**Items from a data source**
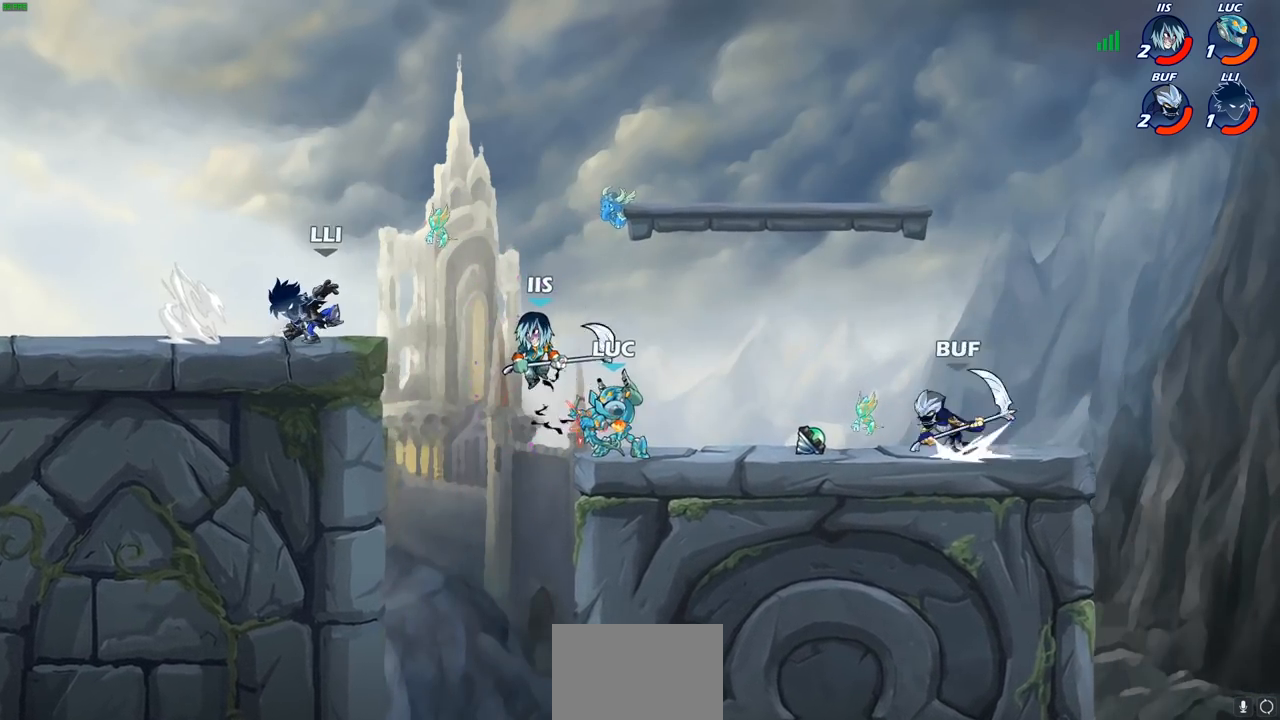
{"buttons": [], "left_stick": "down-right", "right_stick": "center", "events": [[167, "CROSS", "down"], [167, "left_stick", "up-right"], [333, "CROSS", "up"], [500, "left_stick", "down-right"]]}
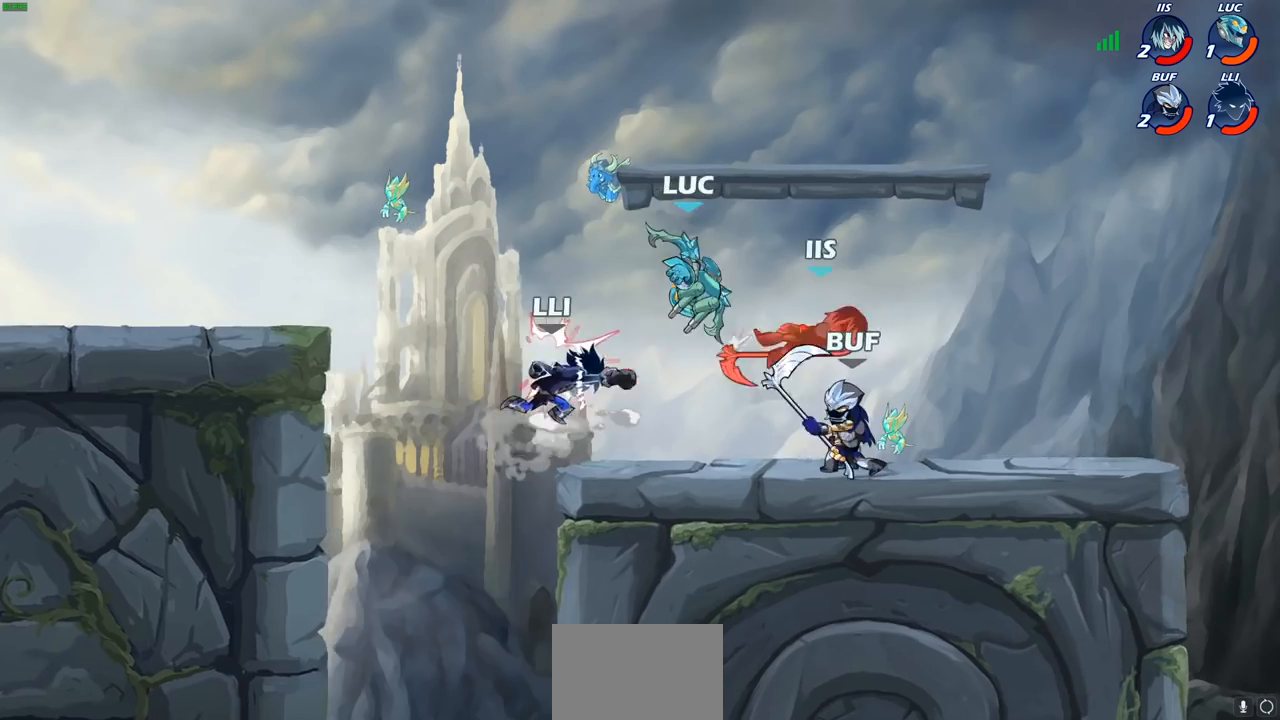
{"buttons": [], "left_stick": "right", "right_stick": "center", "events": [[167, "SQUARE", "down"], [250, "SQUARE", "up"], [450, "left_stick", "right"]]}
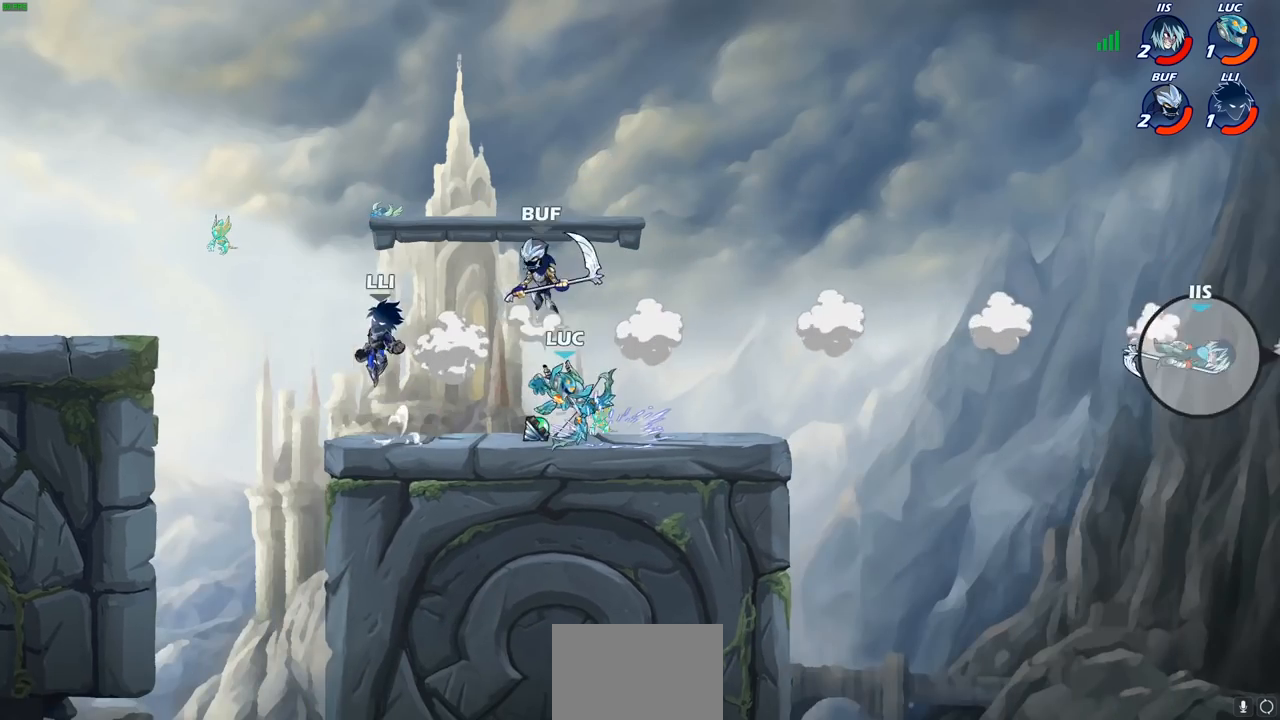
{"buttons": ["R1", "R2"], "left_stick": "up", "right_stick": "center", "events": [[50, "left_stick", "center"], [217, "left_stick", "up-left"], [300, "CROSS", "down"], [383, "CROSS", "up"], [400, "R2", "down"], [417, "R1", "down"], [417, "left_stick", "up"]]}
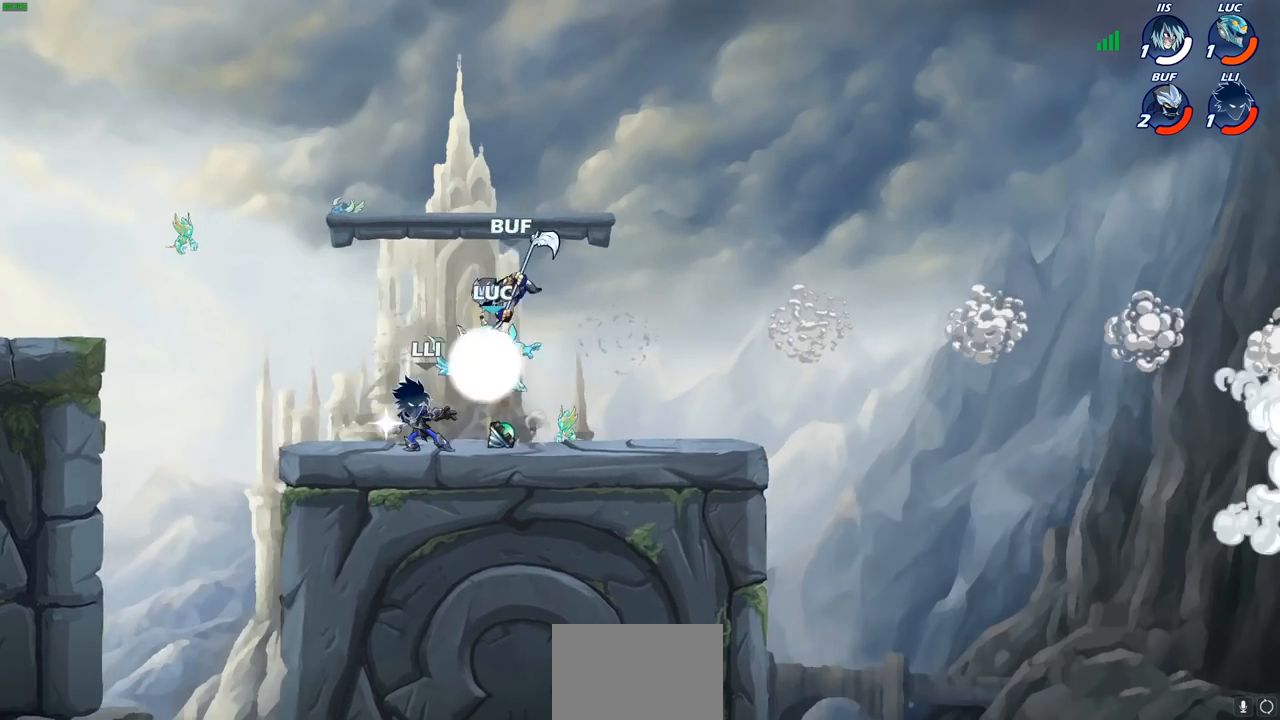
{"buttons": [], "left_stick": "right", "right_stick": "center", "events": [[33, "R1", "up"], [117, "R2", "up"], [133, "left_stick", "down-right"], [300, "left_stick", "right"], [317, "SQUARE", "down"], [400, "SQUARE", "up"]]}
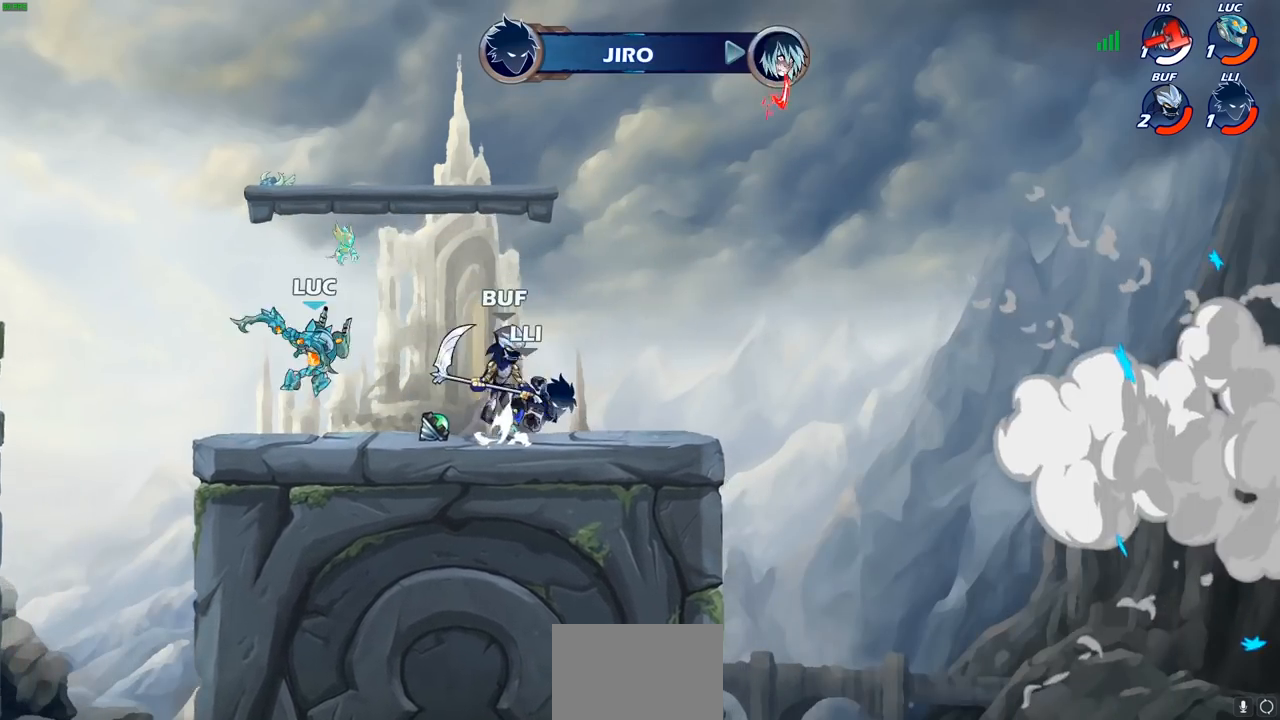
{"buttons": [], "left_stick": "right", "right_stick": "center", "events": []}
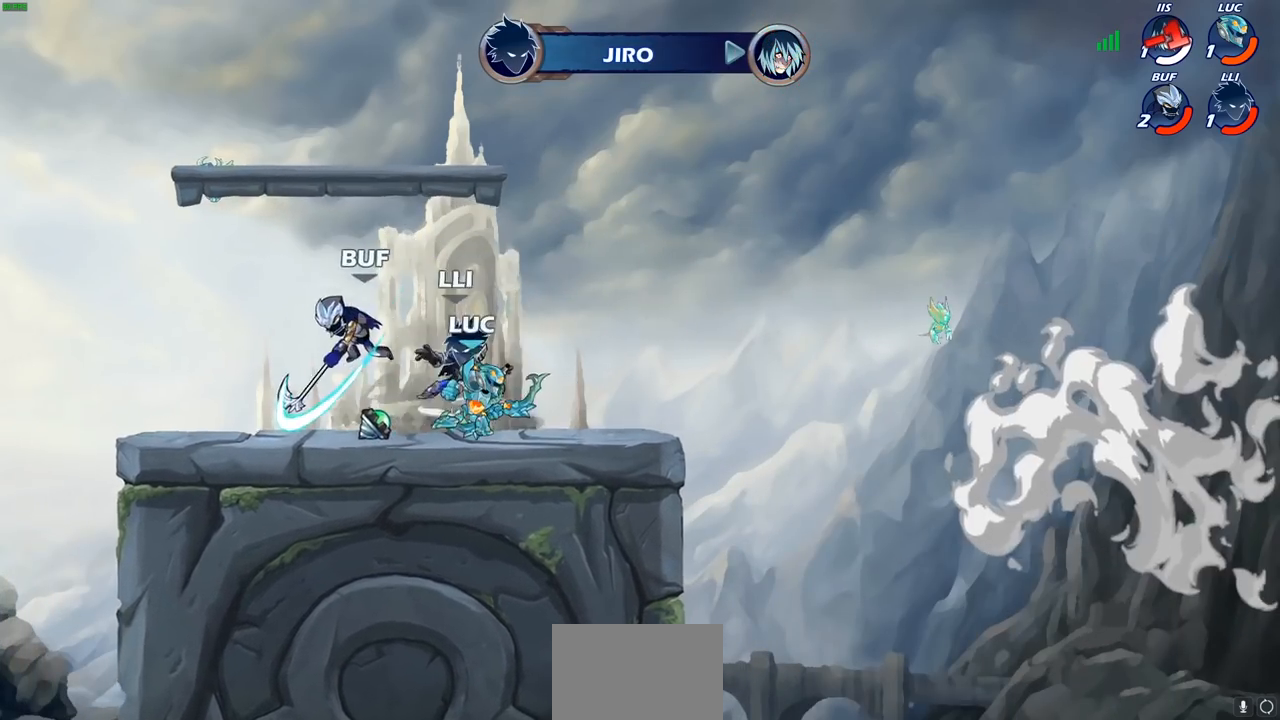
{"buttons": [], "left_stick": "center", "right_stick": "center", "events": [[167, "left_stick", "left"], [233, "SQUARE", "down"], [317, "SQUARE", "up"], [383, "left_stick", "center"]]}
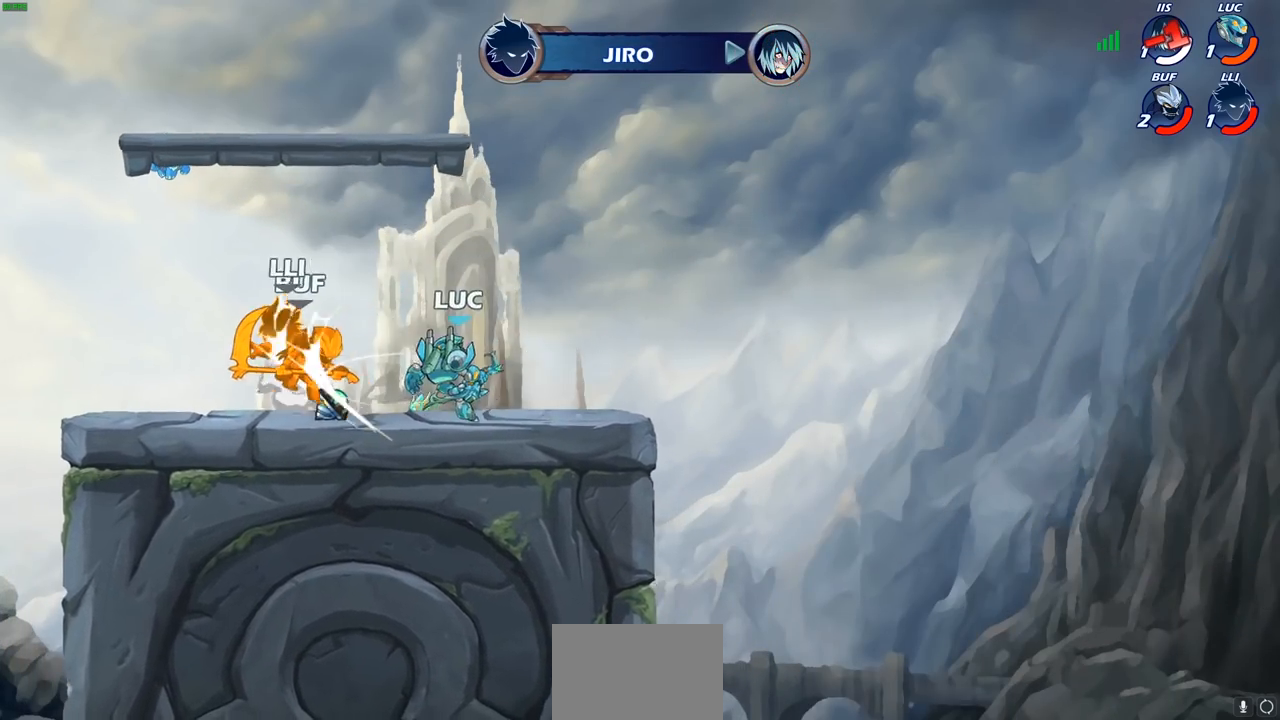
{"buttons": [], "left_stick": "down", "right_stick": "center", "events": [[250, "left_stick", "down"], [350, "SQUARE", "down"], [450, "SQUARE", "up"]]}
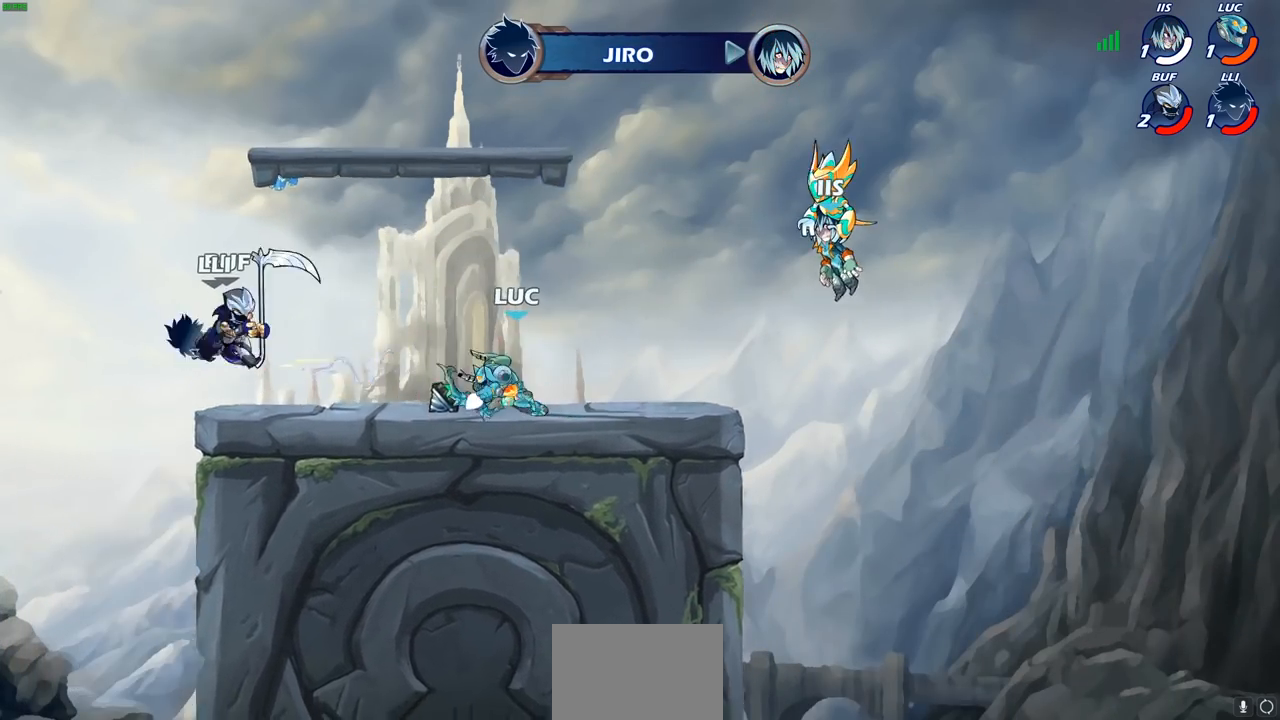
{"buttons": [], "left_stick": "center", "right_stick": "center", "events": [[33, "SQUARE", "down"], [33, "left_stick", "center"], [117, "SQUARE", "up"], [183, "SQUARE", "down"], [283, "SQUARE", "up"], [333, "SQUARE", "down"], [450, "SQUARE", "up"]]}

**Task objective**
Each entry above is to be given again exactly, and any image in it is to be dropped.

**Written solution**
{"buttons": [], "left_stick": "down-right", "right_stick": "center", "events": [[167, "CROSS", "down"], [167, "left_stick", "up-right"], [333, "CROSS", "up"], [500, "left_stick", "down-right"]]}
{"buttons": [], "left_stick": "right", "right_stick": "center", "events": [[167, "SQUARE", "down"], [250, "SQUARE", "up"], [450, "left_stick", "right"]]}
{"buttons": ["R1", "R2"], "left_stick": "up", "right_stick": "center", "events": [[50, "left_stick", "center"], [217, "left_stick", "up-left"], [300, "CROSS", "down"], [383, "CROSS", "up"], [400, "R2", "down"], [417, "R1", "down"], [417, "left_stick", "up"]]}
{"buttons": [], "left_stick": "right", "right_stick": "center", "events": [[33, "R1", "up"], [117, "R2", "up"], [133, "left_stick", "down-right"], [300, "left_stick", "right"], [317, "SQUARE", "down"], [400, "SQUARE", "up"]]}
{"buttons": [], "left_stick": "right", "right_stick": "center", "events": []}
{"buttons": [], "left_stick": "center", "right_stick": "center", "events": [[167, "left_stick", "left"], [233, "SQUARE", "down"], [317, "SQUARE", "up"], [383, "left_stick", "center"]]}
{"buttons": [], "left_stick": "down", "right_stick": "center", "events": [[250, "left_stick", "down"], [350, "SQUARE", "down"], [450, "SQUARE", "up"]]}
{"buttons": [], "left_stick": "center", "right_stick": "center", "events": [[33, "SQUARE", "down"], [33, "left_stick", "center"], [117, "SQUARE", "up"], [183, "SQUARE", "down"], [283, "SQUARE", "up"], [333, "SQUARE", "down"], [450, "SQUARE", "up"]]}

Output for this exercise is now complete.